Houghton explained that the FWPA data aggregation program was established to provide more timely and detailed data complementing the information generated from the federal government through ABARES which can be six to 12 months behind when published.
Sawntimber consumption has increased by 18% across the same period and local softwood production is pretty much operating at capacity right now, with very little room left to grow in a marketplace that continues to have strong demand. Treated structural timber has become more dominant and has surpassed untreated structural timber for the first time. These two products account for nearly 50% of the annual Australian forest products output.
Houghton then drilled down into some of the economics behind current timber shortages. Imports have historically been an important balancing point. They peaked during the GFC – Australia was a good paying market with attractive prices, which led to a very difficult 2011 for local producers. In recent times, North American markets have been paying more and our traditional import partners in Northern Europe, are active there.

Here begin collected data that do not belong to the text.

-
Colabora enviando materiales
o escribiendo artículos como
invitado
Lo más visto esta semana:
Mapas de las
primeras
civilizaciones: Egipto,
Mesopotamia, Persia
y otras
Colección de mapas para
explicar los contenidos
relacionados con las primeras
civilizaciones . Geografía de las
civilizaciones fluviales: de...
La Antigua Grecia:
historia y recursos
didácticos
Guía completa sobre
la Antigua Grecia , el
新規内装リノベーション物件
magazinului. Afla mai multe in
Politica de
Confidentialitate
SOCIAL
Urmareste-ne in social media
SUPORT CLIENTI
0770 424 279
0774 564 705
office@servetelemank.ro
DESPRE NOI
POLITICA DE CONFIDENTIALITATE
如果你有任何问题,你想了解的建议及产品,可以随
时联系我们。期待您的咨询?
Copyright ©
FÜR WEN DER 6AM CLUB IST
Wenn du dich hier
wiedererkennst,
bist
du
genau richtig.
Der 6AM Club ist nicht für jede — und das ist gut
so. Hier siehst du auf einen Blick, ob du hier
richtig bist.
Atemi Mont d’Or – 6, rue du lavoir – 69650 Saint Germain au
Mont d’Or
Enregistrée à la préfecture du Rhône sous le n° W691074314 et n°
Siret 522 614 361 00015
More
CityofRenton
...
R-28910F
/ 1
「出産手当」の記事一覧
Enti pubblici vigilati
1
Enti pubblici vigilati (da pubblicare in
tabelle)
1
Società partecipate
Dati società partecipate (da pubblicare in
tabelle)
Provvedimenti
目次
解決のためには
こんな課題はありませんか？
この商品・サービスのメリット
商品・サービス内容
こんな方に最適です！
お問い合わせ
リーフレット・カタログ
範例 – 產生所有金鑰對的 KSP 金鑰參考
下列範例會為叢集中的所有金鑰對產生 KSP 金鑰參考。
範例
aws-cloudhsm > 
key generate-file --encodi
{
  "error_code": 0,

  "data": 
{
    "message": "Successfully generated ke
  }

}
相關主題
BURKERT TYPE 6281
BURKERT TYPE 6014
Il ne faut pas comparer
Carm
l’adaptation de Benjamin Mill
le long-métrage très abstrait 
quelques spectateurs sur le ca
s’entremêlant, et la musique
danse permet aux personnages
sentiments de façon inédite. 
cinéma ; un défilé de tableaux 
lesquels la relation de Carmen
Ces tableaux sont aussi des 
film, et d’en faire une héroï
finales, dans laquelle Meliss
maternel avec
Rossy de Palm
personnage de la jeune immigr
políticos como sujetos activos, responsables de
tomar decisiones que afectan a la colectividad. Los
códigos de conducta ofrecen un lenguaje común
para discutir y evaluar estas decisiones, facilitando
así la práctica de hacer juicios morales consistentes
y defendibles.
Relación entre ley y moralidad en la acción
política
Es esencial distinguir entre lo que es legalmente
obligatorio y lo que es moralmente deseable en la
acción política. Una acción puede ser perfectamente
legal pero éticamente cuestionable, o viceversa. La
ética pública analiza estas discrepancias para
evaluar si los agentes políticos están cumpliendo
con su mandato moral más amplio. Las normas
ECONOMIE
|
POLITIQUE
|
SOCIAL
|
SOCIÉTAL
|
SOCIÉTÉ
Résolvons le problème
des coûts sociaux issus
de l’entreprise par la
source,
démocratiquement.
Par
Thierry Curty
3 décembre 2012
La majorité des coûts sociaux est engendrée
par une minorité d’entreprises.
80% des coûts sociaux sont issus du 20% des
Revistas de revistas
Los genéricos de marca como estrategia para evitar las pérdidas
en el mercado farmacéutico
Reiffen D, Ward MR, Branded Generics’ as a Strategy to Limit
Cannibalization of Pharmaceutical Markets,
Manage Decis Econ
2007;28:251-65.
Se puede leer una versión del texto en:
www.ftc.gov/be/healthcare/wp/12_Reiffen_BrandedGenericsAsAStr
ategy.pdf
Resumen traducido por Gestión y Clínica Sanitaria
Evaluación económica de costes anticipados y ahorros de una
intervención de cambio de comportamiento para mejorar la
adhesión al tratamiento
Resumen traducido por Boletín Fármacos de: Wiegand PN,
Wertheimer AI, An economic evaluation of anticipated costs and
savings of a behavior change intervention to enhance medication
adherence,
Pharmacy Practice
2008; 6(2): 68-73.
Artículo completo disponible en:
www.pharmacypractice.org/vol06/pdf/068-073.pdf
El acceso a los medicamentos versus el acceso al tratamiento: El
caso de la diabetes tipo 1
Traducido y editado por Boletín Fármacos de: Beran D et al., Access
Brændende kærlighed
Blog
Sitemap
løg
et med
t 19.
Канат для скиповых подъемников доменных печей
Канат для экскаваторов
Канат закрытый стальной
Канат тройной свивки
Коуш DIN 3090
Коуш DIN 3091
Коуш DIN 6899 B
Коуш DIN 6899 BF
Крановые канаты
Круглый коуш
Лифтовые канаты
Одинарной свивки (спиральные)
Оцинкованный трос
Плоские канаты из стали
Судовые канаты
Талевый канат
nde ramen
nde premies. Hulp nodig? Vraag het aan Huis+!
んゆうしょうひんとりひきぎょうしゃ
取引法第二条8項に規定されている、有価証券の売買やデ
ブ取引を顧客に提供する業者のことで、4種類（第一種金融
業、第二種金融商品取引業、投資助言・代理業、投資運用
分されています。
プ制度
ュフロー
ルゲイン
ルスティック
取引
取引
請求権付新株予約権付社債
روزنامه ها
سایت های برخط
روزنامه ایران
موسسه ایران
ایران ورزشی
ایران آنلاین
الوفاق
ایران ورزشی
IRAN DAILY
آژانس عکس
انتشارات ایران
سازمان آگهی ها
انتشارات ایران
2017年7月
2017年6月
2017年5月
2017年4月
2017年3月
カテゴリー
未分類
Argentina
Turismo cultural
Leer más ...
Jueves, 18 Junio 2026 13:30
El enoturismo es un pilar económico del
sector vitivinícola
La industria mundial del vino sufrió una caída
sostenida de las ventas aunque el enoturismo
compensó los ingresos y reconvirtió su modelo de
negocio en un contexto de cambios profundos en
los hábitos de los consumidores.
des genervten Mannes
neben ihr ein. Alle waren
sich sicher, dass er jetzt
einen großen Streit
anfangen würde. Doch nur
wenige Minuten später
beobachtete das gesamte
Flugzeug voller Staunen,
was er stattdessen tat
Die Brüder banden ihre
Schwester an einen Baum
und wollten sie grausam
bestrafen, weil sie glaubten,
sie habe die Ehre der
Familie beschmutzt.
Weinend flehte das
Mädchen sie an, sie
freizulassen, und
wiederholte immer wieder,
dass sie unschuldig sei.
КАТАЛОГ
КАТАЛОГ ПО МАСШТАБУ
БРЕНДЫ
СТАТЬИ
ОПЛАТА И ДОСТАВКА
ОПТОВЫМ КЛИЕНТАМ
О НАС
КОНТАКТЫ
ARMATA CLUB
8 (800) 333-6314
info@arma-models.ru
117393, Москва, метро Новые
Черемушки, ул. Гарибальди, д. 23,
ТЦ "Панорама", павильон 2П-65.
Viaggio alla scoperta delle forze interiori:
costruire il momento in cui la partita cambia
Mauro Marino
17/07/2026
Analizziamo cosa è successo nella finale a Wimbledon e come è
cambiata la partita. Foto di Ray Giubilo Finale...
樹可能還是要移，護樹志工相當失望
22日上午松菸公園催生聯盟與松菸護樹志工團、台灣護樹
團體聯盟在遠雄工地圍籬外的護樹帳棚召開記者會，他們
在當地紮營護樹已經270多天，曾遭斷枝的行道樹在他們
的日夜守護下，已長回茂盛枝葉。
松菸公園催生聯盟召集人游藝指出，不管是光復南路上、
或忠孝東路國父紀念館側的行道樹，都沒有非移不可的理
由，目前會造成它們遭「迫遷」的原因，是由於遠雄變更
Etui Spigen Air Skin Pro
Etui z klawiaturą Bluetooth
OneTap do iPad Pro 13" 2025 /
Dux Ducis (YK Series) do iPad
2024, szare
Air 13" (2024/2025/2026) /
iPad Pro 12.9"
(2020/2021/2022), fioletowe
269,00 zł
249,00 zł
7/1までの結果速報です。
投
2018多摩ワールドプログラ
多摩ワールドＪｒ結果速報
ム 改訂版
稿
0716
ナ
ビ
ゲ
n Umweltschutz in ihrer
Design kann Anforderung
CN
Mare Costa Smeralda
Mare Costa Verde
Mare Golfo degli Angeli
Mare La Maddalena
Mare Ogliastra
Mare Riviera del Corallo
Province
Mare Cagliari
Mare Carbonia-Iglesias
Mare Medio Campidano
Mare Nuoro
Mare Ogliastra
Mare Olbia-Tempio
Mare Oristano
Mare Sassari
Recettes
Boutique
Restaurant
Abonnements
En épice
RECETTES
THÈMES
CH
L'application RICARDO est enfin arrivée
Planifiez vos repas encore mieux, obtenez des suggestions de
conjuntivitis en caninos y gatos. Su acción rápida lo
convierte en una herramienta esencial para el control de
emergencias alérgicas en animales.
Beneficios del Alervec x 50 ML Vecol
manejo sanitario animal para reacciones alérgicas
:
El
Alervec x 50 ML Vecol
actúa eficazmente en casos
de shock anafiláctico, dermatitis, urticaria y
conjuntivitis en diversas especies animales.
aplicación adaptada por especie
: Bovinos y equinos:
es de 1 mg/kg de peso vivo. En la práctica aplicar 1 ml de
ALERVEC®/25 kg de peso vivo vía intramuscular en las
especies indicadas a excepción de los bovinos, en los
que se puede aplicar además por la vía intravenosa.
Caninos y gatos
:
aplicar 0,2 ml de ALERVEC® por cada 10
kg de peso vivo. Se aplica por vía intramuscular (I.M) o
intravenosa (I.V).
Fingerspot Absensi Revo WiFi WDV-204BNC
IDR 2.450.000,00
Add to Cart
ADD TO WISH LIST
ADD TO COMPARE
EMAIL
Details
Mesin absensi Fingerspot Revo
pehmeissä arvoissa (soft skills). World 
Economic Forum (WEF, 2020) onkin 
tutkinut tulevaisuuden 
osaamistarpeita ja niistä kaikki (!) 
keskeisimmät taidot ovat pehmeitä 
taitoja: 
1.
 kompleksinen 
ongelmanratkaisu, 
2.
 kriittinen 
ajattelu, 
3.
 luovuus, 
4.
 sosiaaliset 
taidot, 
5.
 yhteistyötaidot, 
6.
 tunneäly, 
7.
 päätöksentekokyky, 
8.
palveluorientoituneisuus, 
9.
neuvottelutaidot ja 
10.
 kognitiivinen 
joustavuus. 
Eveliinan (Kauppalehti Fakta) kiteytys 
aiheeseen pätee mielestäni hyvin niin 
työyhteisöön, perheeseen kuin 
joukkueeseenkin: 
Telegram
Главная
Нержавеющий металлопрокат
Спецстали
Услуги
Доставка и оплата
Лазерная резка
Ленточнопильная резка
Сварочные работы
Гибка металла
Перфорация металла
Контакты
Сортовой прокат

In 2015 there was an unexplained decline in price – “It was illogical from an economic perspective,” says Houghton, “and caused a major problem.” With the price dropping off, import volumes immediately followed. This has since somewhat corrected – imports volumes are now at record levels and prices are comparatively high, which, combined with an easing in North American prices – has made Australia attractive again. However, at international import prices, timber’s cost advantage over steel framing is diluted, and HIA survey data suggests that over the same years, steel penetration has increased.
Our sawmilling capacity is at its limit and demand is greater than our capacity to produce. The resource outlook is static, with essentially nothing added to the national softwood estate since 1996. A bleak sawlog output forecast sees a 3.4 million m3 pa shortfall by 2050.
The government has invested $20 million into the Billion Trees Program (www. agriculture.gov.au/forestry/publications/growing-better-australia). However, Houghton contrasted this against a $4 billion investment in the agricultural white paper. The plan will see a number of pilot programs including facilitating forestry on farms. This will be a continuation of earlier policy work to ensure the right trees in the right place on the right scale, as too many earlier attempts were uneconomical to harvest.
Questions focused on the problems with log exports – which a number of attendees described as excessive. Houghton was even-handed as he explained that many of the logs going to China can’t be put into domestic sawmills most years due to the specification of the logs. There is also a challenge with some sawlogs being exported from areas where there is currently no local processing capability. So rather than a threat this represents opportunities for investment. Overall, we need to support policies which will expand the softwood plantation estate and encourage further processing investment.
Two courses, three guest speakers, and many important points to ponder as the industry plans for 2019 and beyond.
Image: Speakers at the MGA TMA Industry Lunch, from left, Peter Alexander, president of the MGA TMA Management Committee; Dr Craig Latham, deputy, Australian Small Business & Enterprise Ombudsman; Jim Houghton, statistics and economics manager at FWPA; and Shane Garrett, chief economist at Master Builders Australia.